**Passage shown**
STEVEN JOYCE - Economic Development
Minister
Well, with the greatest respect to Dale [Williams], the
reality is the reason that that goes to Team NZ is we see it
as an opportunity to project NZ on the world stage in the
world’s largest economy, and that’s for the benefit of
all the exporters that Mr Nana talks about - is to have that
opportunity to get NZ on the front page of these big
newspapers in the US so that US consumers understand more
about NZ. So it’s got nothing to do with the sailors, and
it’s got nothing to do with the team itself. It’s got a
lot to do with the investment for NZ’s
profile.
MICHAEL
But it looks like a job-creation scheme
for 45 sailors.
STEVEN
Well, that’s wrong. My point is that it’s
wrong, and with the greatest respect to Dale, he’s got the
wrong end of the stick. Interestingly, I see also Mr
Nana’s got the wrong end of the stick as well, because we
all know he’s got his Labour Party sympathies, but the
reality is the regions are doing better than the big cities
at the moment. So, 15 out of the 16 regions grew in the
population census that’s just happened. The incomes of
those regions is going up. There’s lower unemployment in
just about every region bar three than there is in Auckland,
and Auckland gets a lower share of government spend on per
head of population basis than the rest of the country. So
apart from that, Mr Nana is
right.
MICHAEL And we
will get to all of that. We will get to all that. And just
on the America’s Cup, though, before we move on to that -
Auckland. I mean, have there been any talks when it comes to
job creation about maybe hosting Larry Ellison’s defence
in Auckland? Is anyone having those
conversations?
STEVEN
Certainly there’s interest being expressed in
that, but the reality is I doubt very much. There are no
signals coming out of Larry Ellison’s camp that it will
move out of the US, and I wouldn’t expect it to. And I
think you’ve got to chase the dreams that are achievable,
and that one is not achievable. Just while you’re going
back to things-
MICHAEL
But you’ve had talks with Larry
Ellison-
STEVEN
No, hang on. Let me- Just a second. No, I haven’t
personally. Just going back
to-
MICHAEL But have
your officials?
STEVEN
What’s that?
MICHAEL
Have officials or council
members-?
STEVEN
Officials are working with Team NZ very closely on
what the prospects are for doing a whole range of things,
but I wouldn’t hold out much hope for that particular
suggestion. What it will have is the opportunity to actually
get a team if there’s an arrangement that works for the
sponsors - and, let’s face it, the government is not going
to be the biggest sponsor in Team NZ. The government’s
going to be supporting to the extent that it’s worthwhile
from NZ’s perspective in terms of our profile on the world
stage, but the team’s got a lot of work to do before it
will be able to be in a position to challenge next
time.

**To do**
Carry on the interview transcript above about government backing for Team NZ, picking up right after its final line.

**Dataset content**
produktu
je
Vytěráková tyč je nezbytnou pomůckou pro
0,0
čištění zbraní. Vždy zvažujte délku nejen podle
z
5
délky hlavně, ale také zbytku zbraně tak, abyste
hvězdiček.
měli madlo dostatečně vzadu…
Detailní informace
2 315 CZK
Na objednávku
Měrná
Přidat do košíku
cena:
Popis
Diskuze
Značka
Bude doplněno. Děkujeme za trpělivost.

==

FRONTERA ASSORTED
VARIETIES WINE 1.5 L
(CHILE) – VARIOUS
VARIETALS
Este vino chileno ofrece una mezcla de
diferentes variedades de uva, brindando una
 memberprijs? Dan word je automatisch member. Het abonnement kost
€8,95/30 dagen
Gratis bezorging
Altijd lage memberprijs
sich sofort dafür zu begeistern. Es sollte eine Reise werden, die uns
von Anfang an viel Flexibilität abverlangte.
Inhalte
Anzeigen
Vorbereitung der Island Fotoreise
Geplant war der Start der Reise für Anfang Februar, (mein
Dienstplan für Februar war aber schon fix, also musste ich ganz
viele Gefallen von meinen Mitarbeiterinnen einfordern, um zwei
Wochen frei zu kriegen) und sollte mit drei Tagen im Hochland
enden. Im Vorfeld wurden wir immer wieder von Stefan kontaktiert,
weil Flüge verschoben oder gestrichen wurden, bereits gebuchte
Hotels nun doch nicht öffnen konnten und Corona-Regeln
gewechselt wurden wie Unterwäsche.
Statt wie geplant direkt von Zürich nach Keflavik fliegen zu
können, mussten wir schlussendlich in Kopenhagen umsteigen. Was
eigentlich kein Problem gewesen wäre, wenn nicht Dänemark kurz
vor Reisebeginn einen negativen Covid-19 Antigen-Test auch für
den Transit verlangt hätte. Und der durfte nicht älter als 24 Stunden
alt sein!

**Result of the exercise**
MICHAEL Let’s
look at the regions. I mean, we’ve heard this idea that
everyone’s losing out to Auckland and Christchurch. Why do
you think even that perception is there, then, if you
don’t believe it’s a
problem?
STEVEN
With the greatest respect to my dear friends in the
Labour Party, they’re trying to talk this up. The reality
is the regions are lifting NZ out of the GFC (Global
Financial Crisis). So, regions like Taranaki, Waikato, West
Coast and Southland. The West Coast has the highest average
income after the housing costs of any region in the country.
That’s the reality of the
situation.
MICHAEL
You’ve got unemployment. The reality is that the
unemployment levels in Gisborne, Manawatu, Northland are
increasing at an incredible
rate.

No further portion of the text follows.